Written problem A: Please translate this sentence from the courtroom workgroup text below into Spanish: "Efficient courtroom workgroups seek to process cases rather than dispense justice."
Written problem B: According to the courtroom workgroup text below, what are the four cornerstone concepts of the academic theory?

Page:
Courtroom Workgroup

In The United States criminal justice system, a Courtroom Workgroup is an informal arrangement between a criminal prosecutor, criminal defense attorney, and the judicial officer. This foundational concept in the academic discipline of criminal justice, recharacterizes the seemingly adversarial courtroom participants as collaborators in "doing justice." The courtroom workgroup was proposed by Eisenstein and Jacob in 1977 to explain their observations of the ways courts, especially lower level courts, actually come to decisions.

Because the courtroom workgroup deviates from the public consensus of how justice works, it has developed a deviant set of virtues to continue its work and facilitate daily life for its participants. The academic theory of the courtroom workgroup has four cornerstone concepts that recognize this fact: Speed, Pragmatic Cynicism, Collegiality, and Secrecy. Efficient courtroom workgroups seek to process cases rather than dispense justice. This has been confirmed to greater and lesser extents in different courts. Defendants are assumed to be guilty. The procedural merits of the case are the true determinative factors of an outcome. Prosecutors and defense attorneys engage in a comparison of charges against possible procedural flaws and possible defenses to arrive at the going rate for a crime. These factors are used to determine how much punishment the plea bargain will offer. For example, group relationships and the desire to "maintain" a healthy working relationship are important to group members. The workings of the courtroom group and the "going rate" for given crimes are not matters for public disclosure. Estimates can be given to clients, but usually couched in terms of the prosecution's willingness to negotiate. (Summarized by O'Connor, T.R., 2005)

Records shown:
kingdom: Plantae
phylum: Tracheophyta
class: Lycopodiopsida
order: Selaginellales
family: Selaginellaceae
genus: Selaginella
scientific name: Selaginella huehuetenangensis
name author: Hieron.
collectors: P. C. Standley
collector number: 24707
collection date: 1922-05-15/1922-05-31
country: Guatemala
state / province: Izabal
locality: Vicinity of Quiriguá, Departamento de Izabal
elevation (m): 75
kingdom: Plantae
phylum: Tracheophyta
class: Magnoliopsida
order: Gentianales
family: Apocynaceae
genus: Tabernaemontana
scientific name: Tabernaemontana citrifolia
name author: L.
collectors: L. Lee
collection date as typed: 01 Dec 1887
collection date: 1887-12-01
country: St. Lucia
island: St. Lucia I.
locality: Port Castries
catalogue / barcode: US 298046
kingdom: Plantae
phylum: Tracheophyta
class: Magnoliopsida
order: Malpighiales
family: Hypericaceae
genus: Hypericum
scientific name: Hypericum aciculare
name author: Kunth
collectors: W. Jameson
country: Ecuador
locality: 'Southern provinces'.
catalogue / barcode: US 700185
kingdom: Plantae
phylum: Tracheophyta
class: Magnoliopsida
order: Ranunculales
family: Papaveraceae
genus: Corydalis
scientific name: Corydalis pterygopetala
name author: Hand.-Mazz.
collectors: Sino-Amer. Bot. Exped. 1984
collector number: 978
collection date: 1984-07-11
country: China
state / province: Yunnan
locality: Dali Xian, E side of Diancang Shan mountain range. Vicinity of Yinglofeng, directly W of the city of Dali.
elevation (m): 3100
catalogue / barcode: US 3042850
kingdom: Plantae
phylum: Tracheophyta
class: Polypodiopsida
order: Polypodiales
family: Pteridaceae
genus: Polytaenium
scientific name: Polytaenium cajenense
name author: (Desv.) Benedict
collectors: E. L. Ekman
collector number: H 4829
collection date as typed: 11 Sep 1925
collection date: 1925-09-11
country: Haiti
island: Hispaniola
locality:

Correct answer A: Los grupos de trabajo judiciales eficientes buscan tramitar casos en lugar de impartir justicia.

Correct answer B: Speed, Pragmatic Cynicism, Collegiality, and Secrecy.